In 1908 Adams married Muriel Lane, a former Irish women’s hockey international, who came from an old Anglo-Irish family with connections that crossed some of the fault-lines of Irish society. Their son was born in 1910, and from 1920 the family lived on Boars Hill, where Adams was “a practical hog and wheat raiser” at his farm of Powder Hill, bordering on Matthew Arnold’s “Signal Elm”. Horace Plunkett liked to stay with the Adams family in this haven for professors and poets “with Sir William Beveridge as fellow guest. Gilbert Murray or John Masefield would call, and Robert Bridges would come round at night, carrying a lantern”. On leaving Powder Hill, Adams made the property over to All Souls to provide additional accommodation for Fellows of the college.
In both private and public life Adams was sustained by firmly held religious conviction: brought up a Scots Presbyterian, he faithfully attended the services in All Souls Chapel and, in later life, found a spiritual home in the Church of Ireland. In retirement he removed to Fahan, County Donegal, where he farmed in a small way and took an active interest in the affairs of Magee University College . He died on 30 January 1966, aged 91.

Legacy

The organisations that Adams was instrumental in creating continue to serve the causes intrinsic to their foundation. The National Council of Social Service is now NCVO ; the Rural Communities Councils now combine as ACRE ; and in December 2018 NCVO and ACRE announced their partnership to strengthen the support available to rural communities. The Barnett House operation has passed through several removals and reorganisations but, in its present guise as the Oxford University Department of Social Policy and Intervention, continues to be active in the fields of social research, reform and action.

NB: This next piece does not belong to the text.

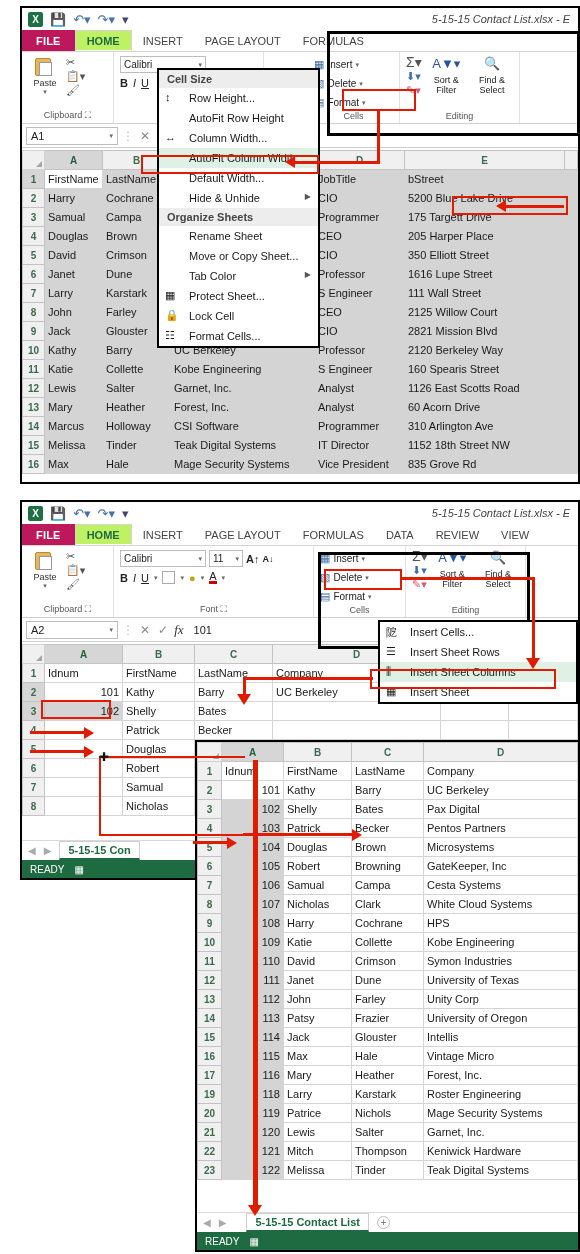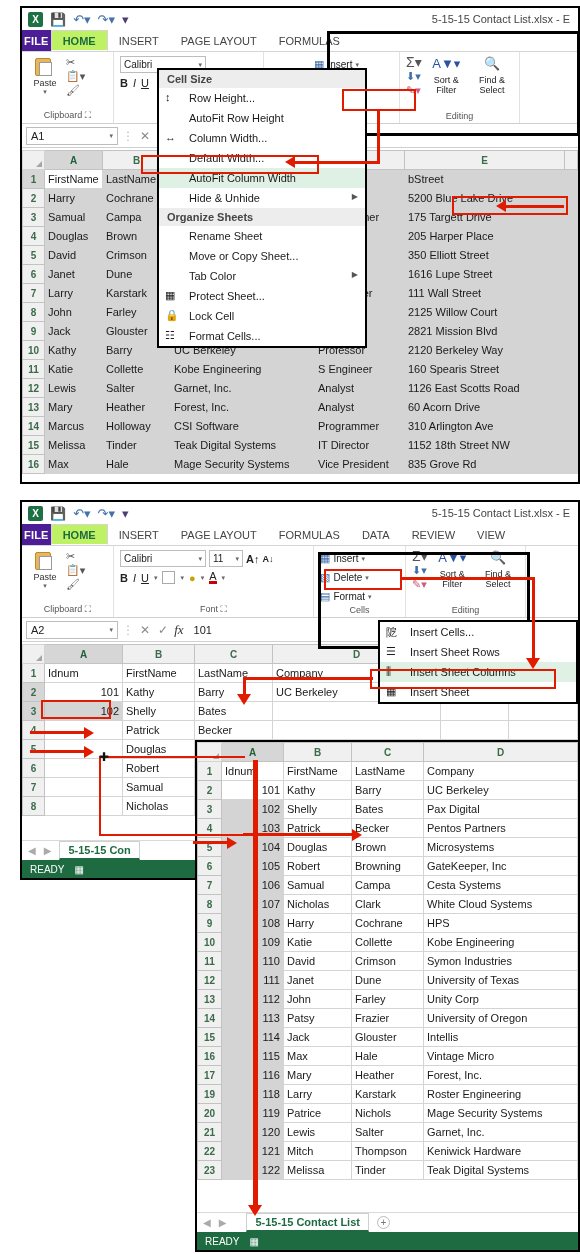"5-15-15 Contact List.xlsx - E" .qat-title { font-style: none -> italic }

Oxford’s PPE degree course has flourished and become popular to such extent that it is imitated by colleges around the world. The University’s large sub-Faculty of Politics, which contributes to the governance of both PPE and other degree courses, has been said to be “witness to Adams’s faith in his subject at times when it was somewhat despised and when weaker men might have allowed it to fall into a subordinate position”.